> [YOUR OBJECTIVE] Return everything from the line containing "At which label does Mining first exceed 18?" down to the end of the items below, reproduced word for word, both ends included. Leave the pictures out of your answer.

——————————

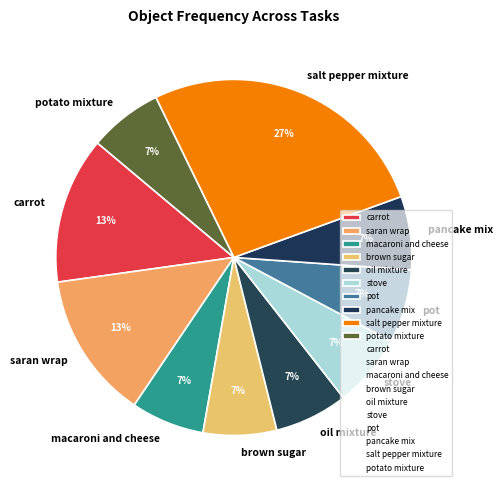

To the nearest percent, what is the average slice percentage?

10%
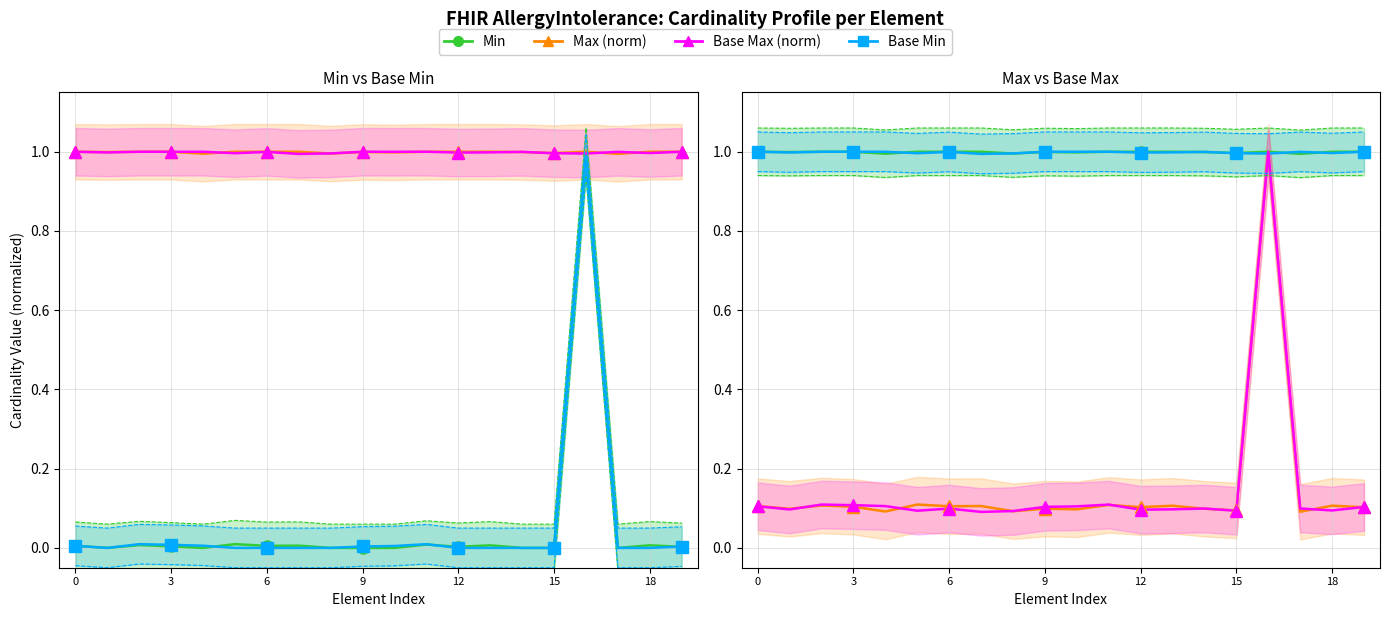

Is the value of Max (norm) at 3 greater than the value of Base Max (norm) at 15?

Yes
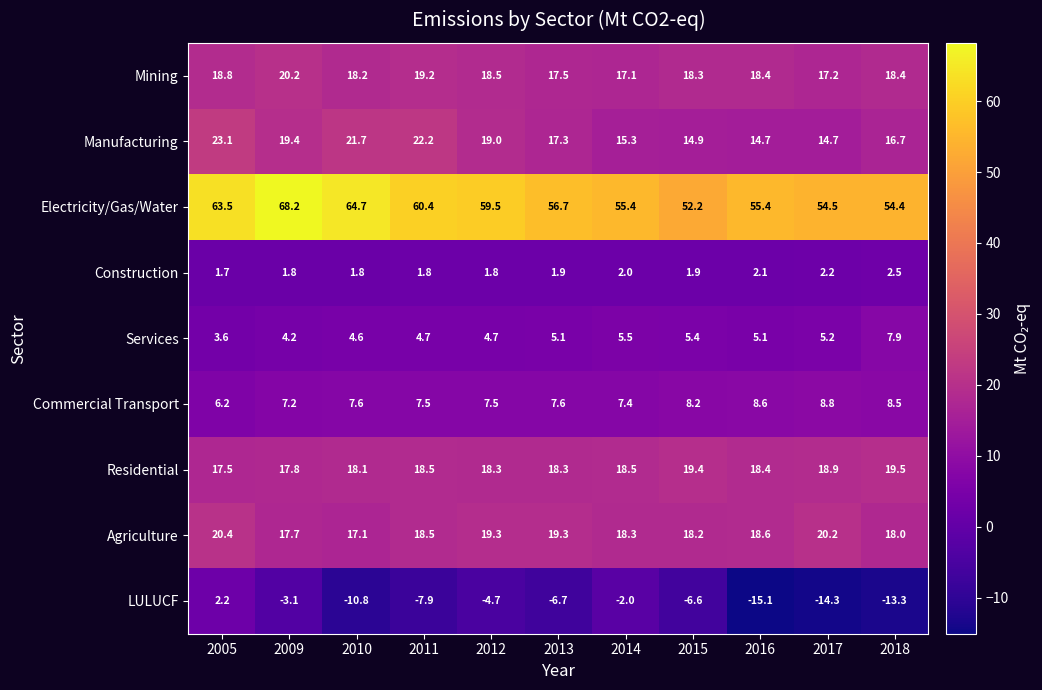

At which label does Mining first exceed 18?

2005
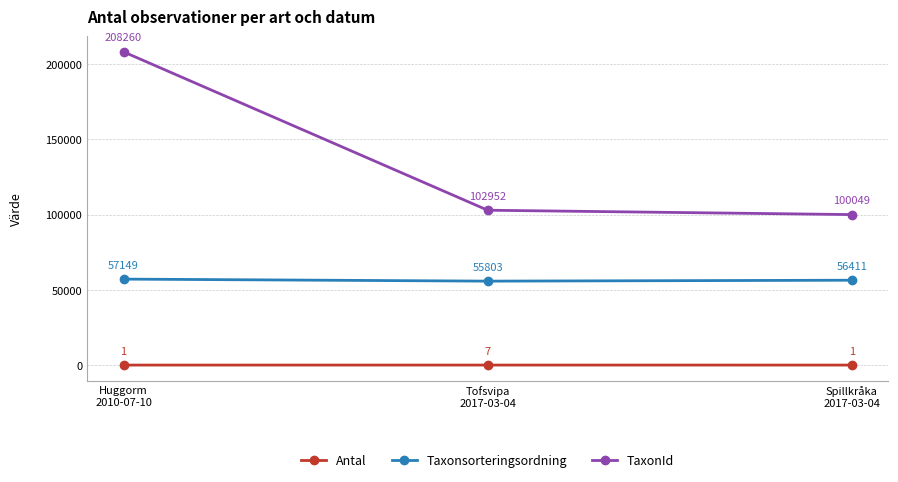

What is the minimum value shown in the chart?

1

——————————

> [ANSWER TO THIS TASK]
At which label does Mining first exceed 18?

2005

What is the minimum value shown in the chart?

1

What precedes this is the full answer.